Is there anyway I can run this exact linter locally btw?

It should be specified in .github/workflows/ci.yml:

      - name: Lint
        run: npm run test-lint
        env:
          CI: true

      - name: Lint CSS
        run: npm run test-lint-css
        env:
          CI: true

      - name: Lint HTML
        run: npm run test-lint-html
        env:
          CI: true

I haven't looked too hard into the PR yet but it looks pretty solid. Thanks for all your work on it! At a glance, I also agree with Darius that the black background is a bit too much contrast, and it would be nice to stick to the existing color palette if possible.

[djahandarie]

For the latter part of it, I actually think it's far more secure to vendor those files on our end right? Upstream author could change what's hosted on remote on us (pulling the rug) but once we have audited a specific version and verified that we are happy with it, there is no particular reason to actually fetch it from remote where the data could change instead of having what we audited committed locally, no?

Nope. There's two stages auditing need to happen at:

1. A user (and surrounding community) audit that yomichan-data-exporter doesn't have any exploits
2. We (and surrounding community) audit that our upstream dependencies don't have any exploits, and ensure that fixed version is what is used

If you vendor, that makes 1 extremely hard to do because it introduces a ton of extra code that could have a subtle exploit in it, with likely no where near enough eyes actually checking it.

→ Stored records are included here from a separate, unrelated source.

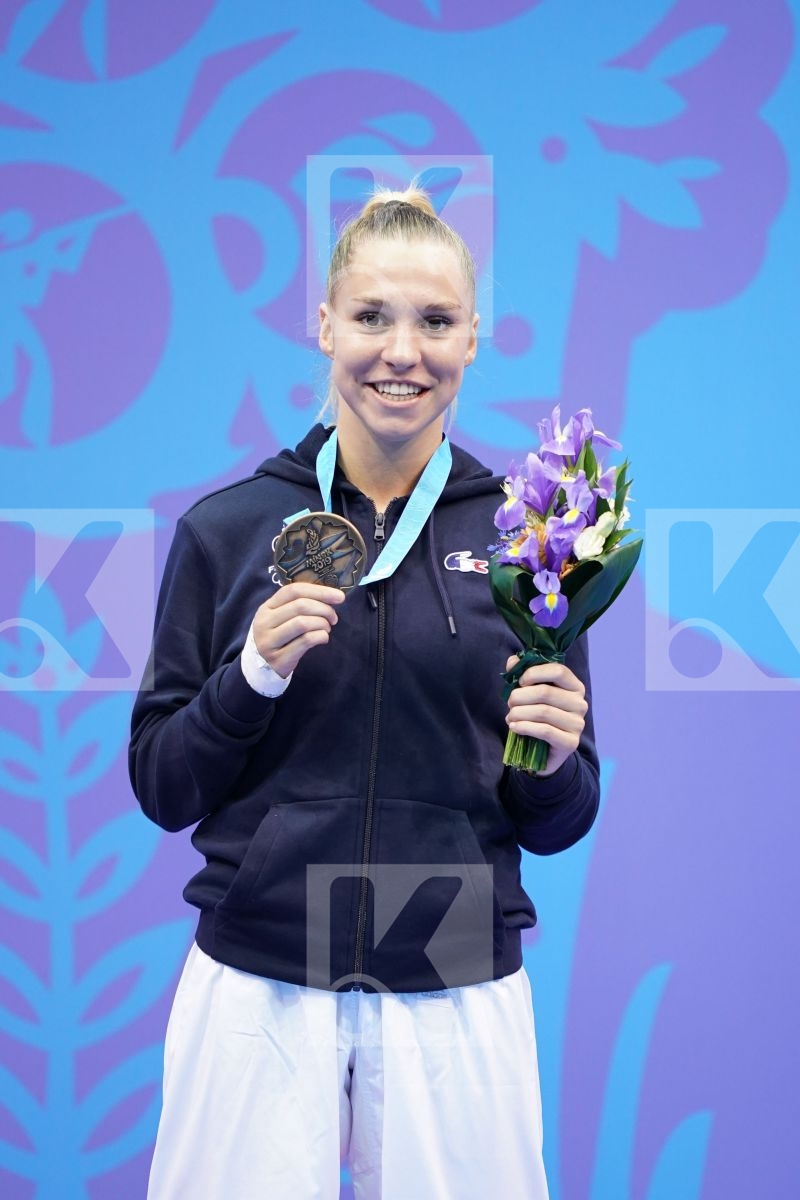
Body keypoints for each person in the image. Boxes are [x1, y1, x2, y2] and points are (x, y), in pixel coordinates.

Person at [129, 184, 600, 1200]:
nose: (401, 351)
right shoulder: (227, 529)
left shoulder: (530, 543)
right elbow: (163, 786)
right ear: (324, 325)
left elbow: (554, 818)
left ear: (472, 338)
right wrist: (248, 677)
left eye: (434, 322)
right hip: (260, 975)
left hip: (455, 976)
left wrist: (556, 762)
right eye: (371, 318)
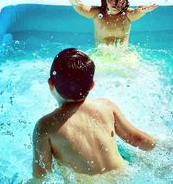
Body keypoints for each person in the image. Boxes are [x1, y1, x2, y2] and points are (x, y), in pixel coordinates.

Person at [32, 48, 156, 179]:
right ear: (92, 85)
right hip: (123, 177)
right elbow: (137, 139)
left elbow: (41, 174)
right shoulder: (106, 106)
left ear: (50, 83)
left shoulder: (45, 126)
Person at [63, 0, 158, 46]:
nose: (115, 2)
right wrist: (74, 2)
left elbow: (138, 10)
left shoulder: (127, 15)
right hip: (101, 56)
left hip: (123, 57)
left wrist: (145, 9)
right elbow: (81, 8)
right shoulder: (97, 13)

Of course, like you were saying, 2 is also required, but that is achievable by pinning the dependency at a specific hash of our choice using a lock file. That gives us the guarantee that it's what we audited, and gives our users the guarantee that it is not a modified version of the dependency.

What sort of branch protections would you like specifically?

It's a bit complicated so I can set them, just make sure to mark me as an admin of that repo.

[forsakeninfinity]

Frankly I haven't really kept up with all the different things npmjs may have done recently for provenance but it used to be pretty awful (leftpad etc.).

Nevertheless, I did as you asked and added a workflow to autobuild a minified+combined file off of pinned dependencies and commit it to a release branch. I also transferred the repo to the TMW org but I think I don't actually have permissions to set up branch protections (although apparently the permissions for the workflows transfer over so it does autobuild and commit as expected). You may want to take a look and lock down permissions to the main branch: https://github.com/themoeway/yomichan-data-exporter/blob/main/.github/workflows/build.yml

I am making the changes to the commit in this PR itself as requested rn, will update in a bit.

[forsakeninfinity]

I got rid of the black box and switched the colors for the messages to readable colors on a white background with bold weight as suggested.

Added a section in the README for migrating from Yomichan, and another section that has steps for importing and exporting dictionaries in general.

Added a section in the welcome page that talks about importing collection of dictionaries and migrating from Yomichan.

Links should all refer to TMW's repos now.

See pics.

[forsakeninfinity]

Interesting... github closes PRs if you rebase the commits lol. Should be a clean merge now with history fwiw.

[djahandarie]

Thank you. And sorry for the delay in getting this merged.